Qix-/better-exceptions

Color support for non-xterm terminals

philer opened this issue · 6 comments

The nocolor check is a bit too strict:

NOCOLOR = not os.isatty(2) or os.name == 'nt' or os.getenv('TERM', '')[:5] != 'xterm'

There are a lot of terminals that don't set their TERM env to xterm but support colors (e.g. TERM=urxvt-unicode-256color), including the TTYs on many systems. I'd suggest omitting the TERM check or limiting it to a few common excludes.


PS: If anyone else uses a terminal where color support is blocked (like urxvt) you can work around it by explicitly overwriting the NOCOLOR variable:

import better_exceptions
better_exceptions.NOCOLOR = False
Qix- commented

Yep, I'll do a proper fix for this sometime today.

Qix- commented

Does the branch fix-colors work for you? :)

Qix- commented

@philer could you test the latest on fix-colors?

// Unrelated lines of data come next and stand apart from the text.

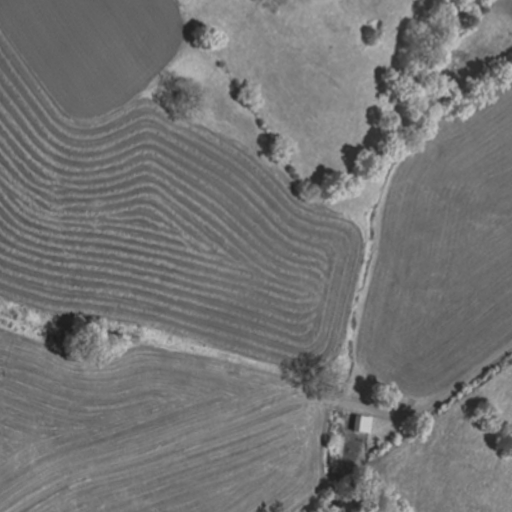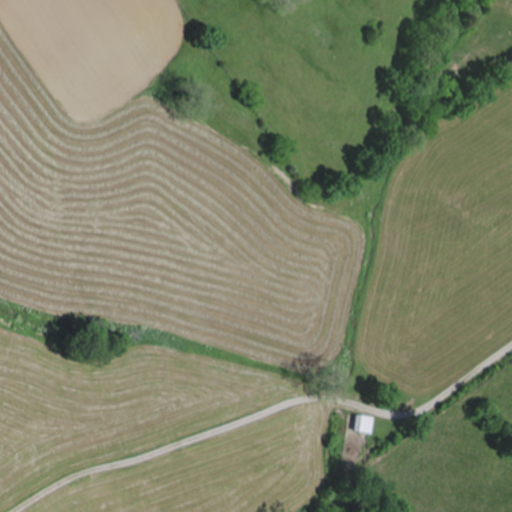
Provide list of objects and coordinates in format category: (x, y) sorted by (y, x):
road: (268, 414)
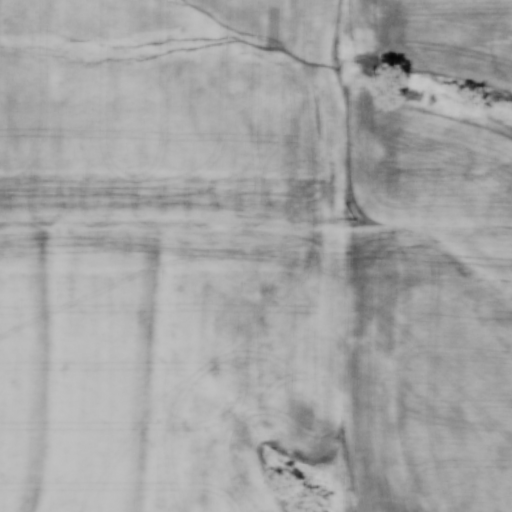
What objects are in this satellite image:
power tower: (355, 217)
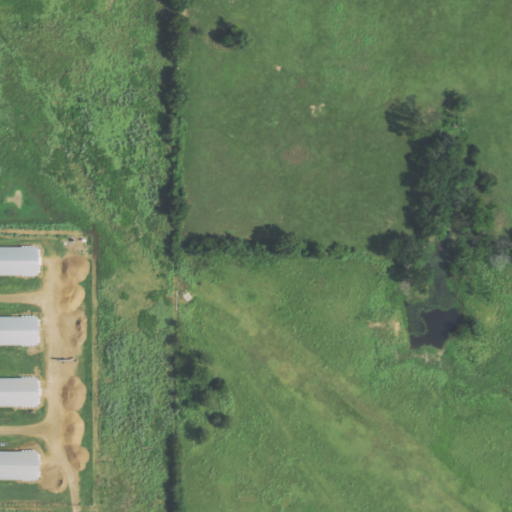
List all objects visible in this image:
building: (20, 296)
building: (20, 429)
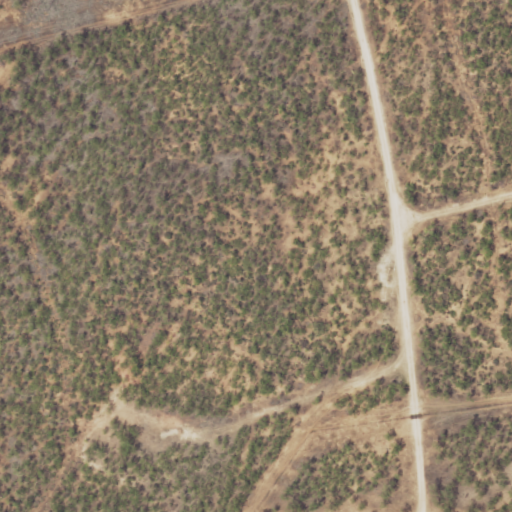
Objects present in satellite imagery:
road: (100, 26)
road: (387, 206)
road: (420, 463)
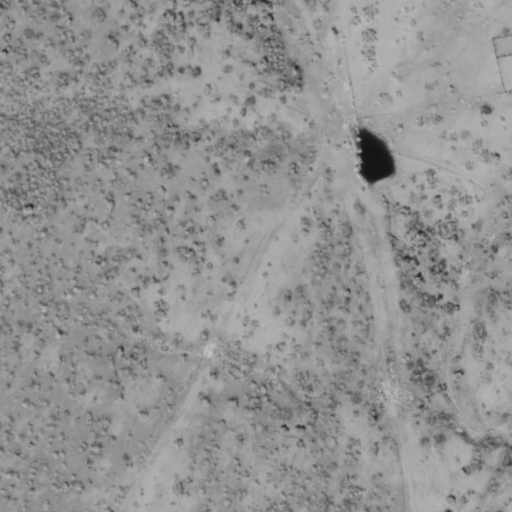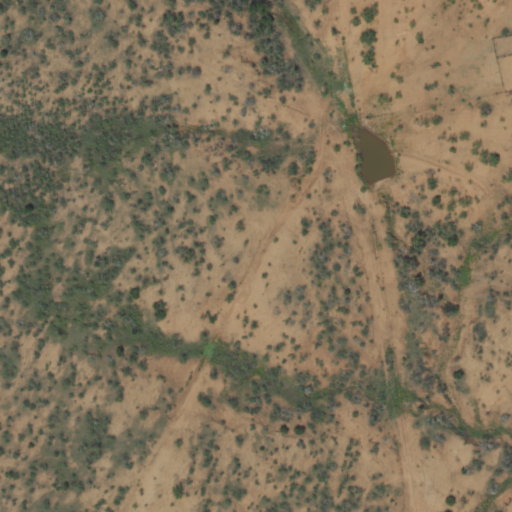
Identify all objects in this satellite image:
road: (511, 0)
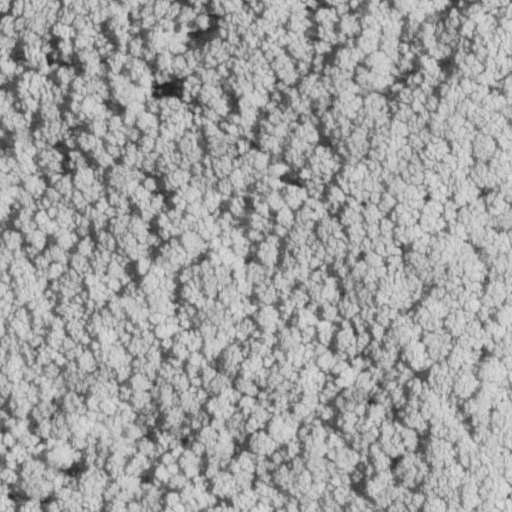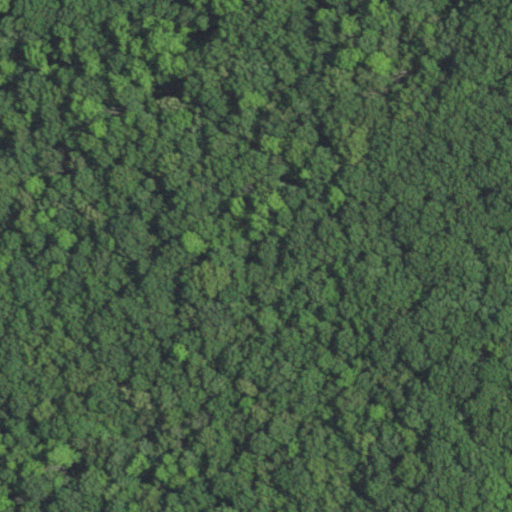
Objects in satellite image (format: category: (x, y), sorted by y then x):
road: (442, 263)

If you're not getting any colors, make sure curses/ncurses is installed. This isn't required on Windows as it falls back to Colorama.

There seems to be a bug with Colorama on Windows under Python 3. Can track the progression of that bug in tartley/colorama#125. Python 2 is confirmed to work.

Mac:

$ brew install homebrew/dupes/ncurses

Ubuntu:

$ sudo apt-get install libncurses5-dev
Qix- commented

I tested personally in Windows. Other than the above bug, this is working for all terminals (not just xterm).

Any problems with the new detection method should go into a new ticket :)

Released as 0.1.4.

Just some quick notes: In 0.1.4, NOCOLOR was replaced by SUPPORTS_COLOR.
@philer's method then transforms to

import better_exceptions
better_exceptions.SUPPORTS_COLOR = True

Alternatively, one can set the environment variable FORCE_COLOR to 1:

export FORCE_COLOR=1

@Qix- Yeah that works. Thanks for the fast fix!